March 13, 2012 at 9:39 pm (Uncategorized) (, , , , , , , , , , , , , , , , , , , , , , , , , , , )

Education today is still designed for a world in which all human intellectual development could, with the right effort, be understood in a lifetime.

That not being the case, we see lots of people paying a lot of time and money into their education, only to meet a market that is not interested in those skills – which is no wonder, given the large population of people with the same skills.

Maybe schools, universities especially, should start thinking of starting to offer a problem-based curriculum.

To give an example, there are millions of people suffering of Alzheimer’s disease. Thus, schools should offer a complete education on Alzheimer’s disease. What i mean by that is, like today’s “Medical School” there could be a “Alzheimer’s Disease Curriculum”.

As opposed to just training regular doctors, this kind of education could be cheaper to provide and easier to master.
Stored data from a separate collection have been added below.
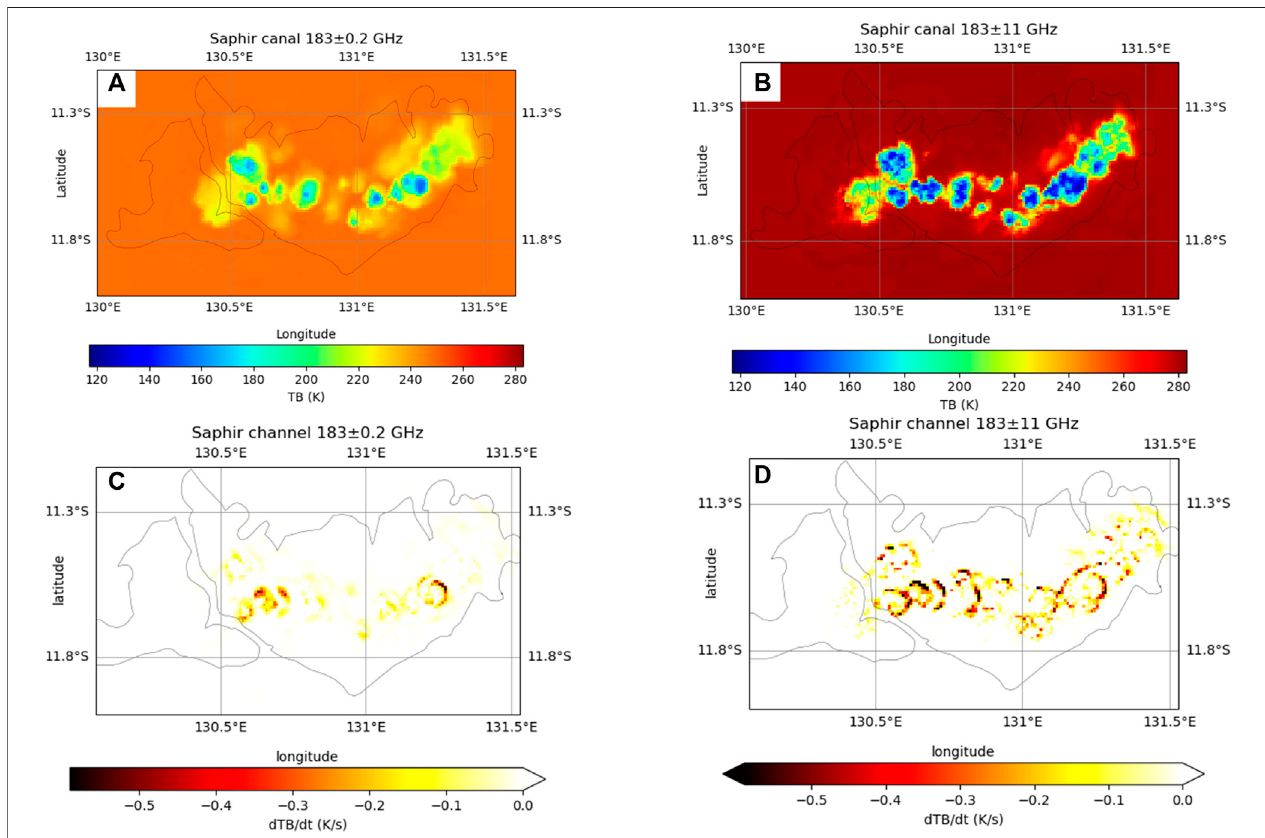
FIGURE 5 | Snapshots from the Meso-NH HEC simulations (model resolution at 1 km). Top panels show the Tb (K) for (A) C1 and (B) C6 channels, and bottom panels show the dTb/dt for (c) C1 (183.31 ± 0.2 GHz) and (d) C6 (183.31 ± 11 GHz) channels, for atime interval ofdt =1min. On fi gures (C) and (D) ,the whiteareas are masked using a deep convection criterion (following Rysman et al, 2016 ) as well as dTb/dt < 0 (see text for details).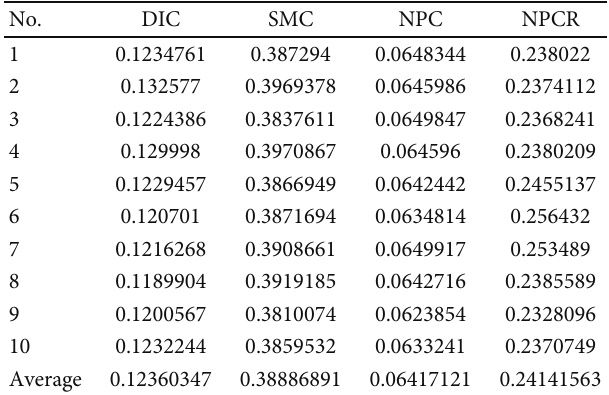
Figure 6: Height error changes with time under di ff erent Table 2: Standard deviation comparison of di ff erent controllers.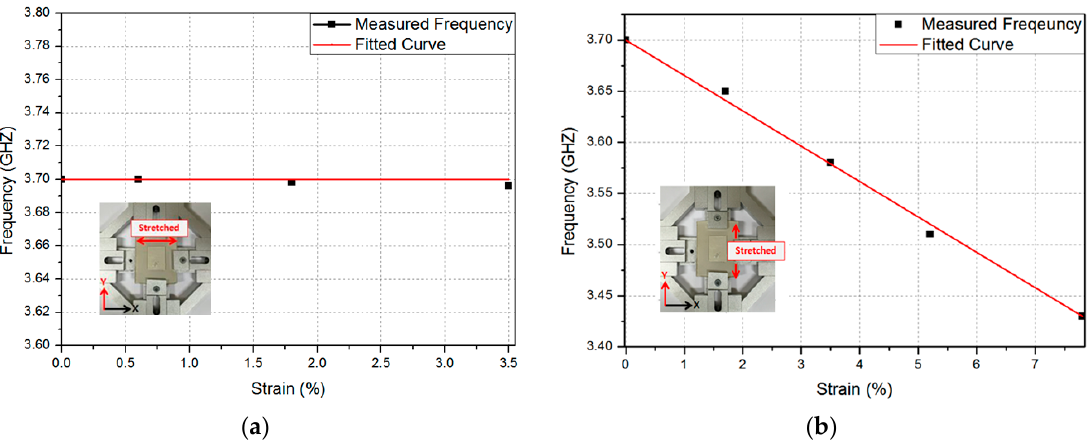
Figure 8. Relation between the resonant frequency and the strain along the ( a ) x -direction (width) and ( b ) y -direction (length). Table 1. Comparison table of proposed sensor and other RF strain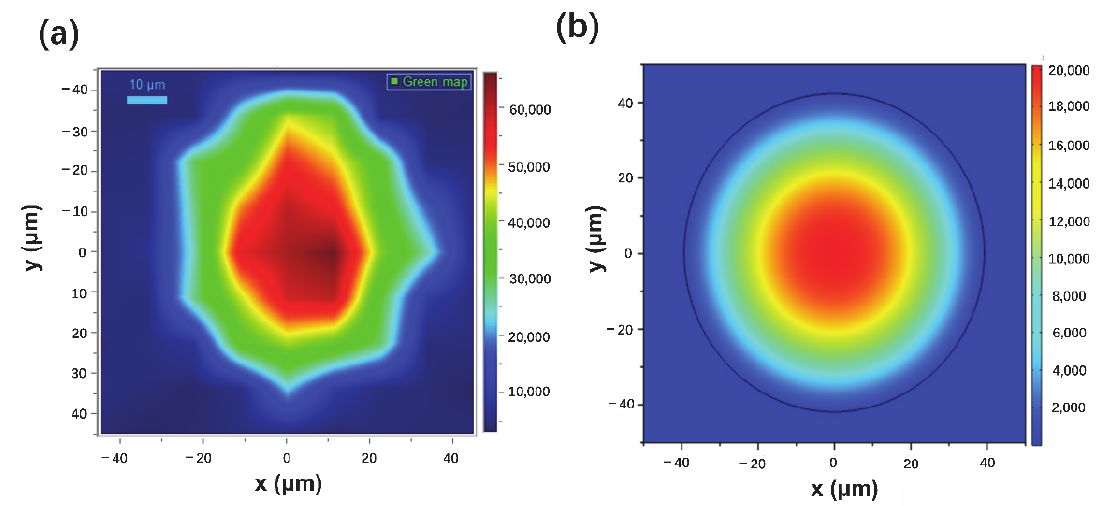
Figure 6. Raman intensities distribution mapping of SERS fiber probe terminal end ( a ) and Raman intensities distribution mapping of blank fiber terminal end ( b ).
It would also give one the advantage in actually knowing a topic, instead of the jack-of-all-trades kind of medical training that is popular today, and is increasingly redundant with the patient being more and more informed.

Apart of being cheaper for schools to provide, it would be faster to finish (one could choose another topic if he was so inclined or in case the market should vanish; as is often the case today); there would only be a small amount of people with the same skills in the market, and thus they would be sought after.

The education would be goal oriented, thus faster development would be seen in areas where there are lots of patients – thus the “demand” would actually help fuel development in the area – towards the possible cures for the diseases! The most complicated diseases would also be desirable areas of study, since they would suggest a safe, long-term employment environment.